> _Task objective_:
An exact, complete copy of the entries is needed, with the pictures left out.

-=-=-

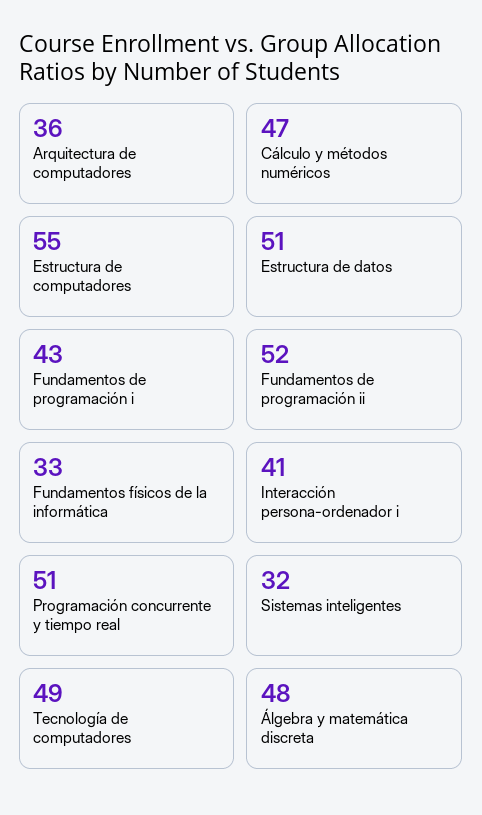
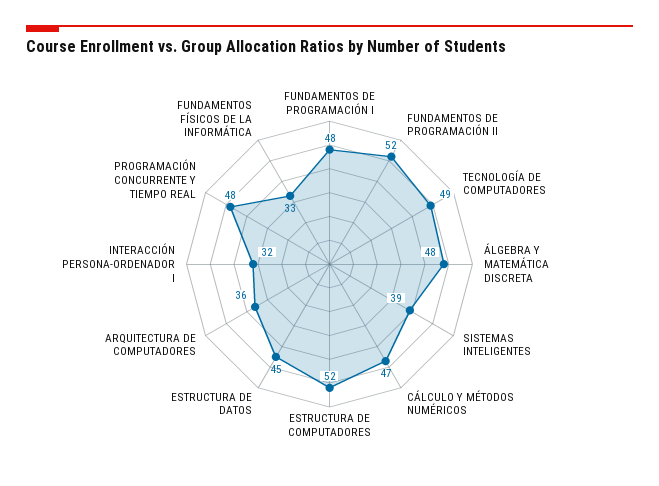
Estructura de computadores: 55 -> 52
Estructura de datos: 51 -> 45
Fundamentos de programación i: 43 -> 48
Interacción persona-ordenador i: 41 -> 32
Programación concurrente y tiempo real: 51 -> 48
Sistemas inteligentes: 32 -> 39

-=-=-

> _Task answer_:
Estructura de computadores: 55 -> 52
Estructura de datos: 51 -> 45
Fundamentos de programación i: 43 -> 48
Interacción persona-ordenador i: 41 -> 32
Programación concurrente y tiempo real: 51 -> 48
Sistemas inteligentes: 32 -> 39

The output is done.